Phase 1: Account Structure Optimisation
Goal: Stop paying to acquire customers who were already coming back.
Paused non-sales objective campaigns
Reduced controlling audience signals to let Meta optimize
Implemented 180-day purchase exclusions
Restructured retargeting to focus on hot audiences only (IC + ATC 7 days)
Let cold prospecting campaigns handle warm nurture
Partnered with their ad agency to fill top-of-funnel and bottom-of-funnel creative gaps
Results:
nCAC dropped from $49 → $36.60 (-25%)
Phase 2: Pricing & Offer Architecture
Goal: Capture more gross profit per session and accelerate inventory turns.
Tested hero SKU base price increase
Tested 2 quantity break bundle variations and set best performer as default selection
Rebuilt upsell offers to push lower-priced excess stock (avoiding discounts on fast-moving, high-margin SKUs)
Results:
Units per Transaction: 1.57 → 1.90
AOV: $120 → $138
Gross Profit per Order: $93 → $103
Phase 3: Retention System Rebuild
Goal: Compress the repurchase cycle and improve consumption velocity.
Post-Purchase Flow:
Split by new vs. returning customers. Added educational content and habit-building nudges to drive faster consumption.
Replenishment Flows:
Segmented by purchase quantity.

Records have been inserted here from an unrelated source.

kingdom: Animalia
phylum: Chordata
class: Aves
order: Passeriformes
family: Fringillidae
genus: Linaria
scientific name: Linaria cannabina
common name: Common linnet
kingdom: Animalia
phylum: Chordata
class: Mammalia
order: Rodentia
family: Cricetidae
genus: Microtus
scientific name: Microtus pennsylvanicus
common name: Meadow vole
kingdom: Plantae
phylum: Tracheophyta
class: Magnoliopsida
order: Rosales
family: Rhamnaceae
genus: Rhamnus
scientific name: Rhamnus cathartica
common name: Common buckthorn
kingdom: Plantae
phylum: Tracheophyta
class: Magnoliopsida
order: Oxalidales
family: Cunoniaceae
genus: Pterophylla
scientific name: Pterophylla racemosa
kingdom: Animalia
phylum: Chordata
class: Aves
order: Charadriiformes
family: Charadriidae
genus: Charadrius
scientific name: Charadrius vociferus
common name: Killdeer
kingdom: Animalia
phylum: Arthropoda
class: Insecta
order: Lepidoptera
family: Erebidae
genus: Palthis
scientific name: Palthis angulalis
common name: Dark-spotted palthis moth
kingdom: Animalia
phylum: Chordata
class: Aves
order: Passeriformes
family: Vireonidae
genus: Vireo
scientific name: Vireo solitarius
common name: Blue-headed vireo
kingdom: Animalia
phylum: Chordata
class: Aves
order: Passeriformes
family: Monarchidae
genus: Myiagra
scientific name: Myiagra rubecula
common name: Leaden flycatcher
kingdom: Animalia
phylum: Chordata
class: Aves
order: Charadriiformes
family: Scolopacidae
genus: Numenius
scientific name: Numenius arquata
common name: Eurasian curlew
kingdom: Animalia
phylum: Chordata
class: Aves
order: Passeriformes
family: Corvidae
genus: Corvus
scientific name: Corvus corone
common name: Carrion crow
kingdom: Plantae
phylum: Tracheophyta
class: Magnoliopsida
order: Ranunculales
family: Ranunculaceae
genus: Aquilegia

Timed replenishment emails based on product depletion (not arbitrary 30/60/90-day triggers).
Signup Flow:
Delayed discount offers. Led with education, social proof, and pain points to build urgency without training discount dependency.
Results:
Email-attributed revenue: +161%
Returning customer rate: +210%
The Results
Metric | Before | After (Feb) | Change |
|---|---|---|---|
CM2 per Order | $45 | $92 | |
$102 | +11% | ||
Gross Profit per Visitor | $1.41 | $4.84 | +243% |
New Customer CAC | $49 | $38.20 | -22% |
Contribution Profit % | 41% | 49.5% | +8.5pp |
POAS | 2.13 | 2.79 | +31% |
Ad Spend | — | — | +160% |
Net Revenue | — | — | +250% |
Contribution Profit | — | — | +302% |
The unlock: Contribution profit grew 302% - faster than revenue (+250%) and much faster than ad spend (+160%).
Scaling became structurally safer.
What This Means
Most agencies would've told them to "spend more on ads."
We showed them the real constraint was how they were capturing value - not how much traffic they were buying.
By re-engineering pricing, ad structure, and retention in parallel, we didn't just grow revenue. We accelerated cash recovery, compressed payback, and freed up working capital to scale further.
The result?
They went from capital-constrained to confidently scaling at 2.79 POAS.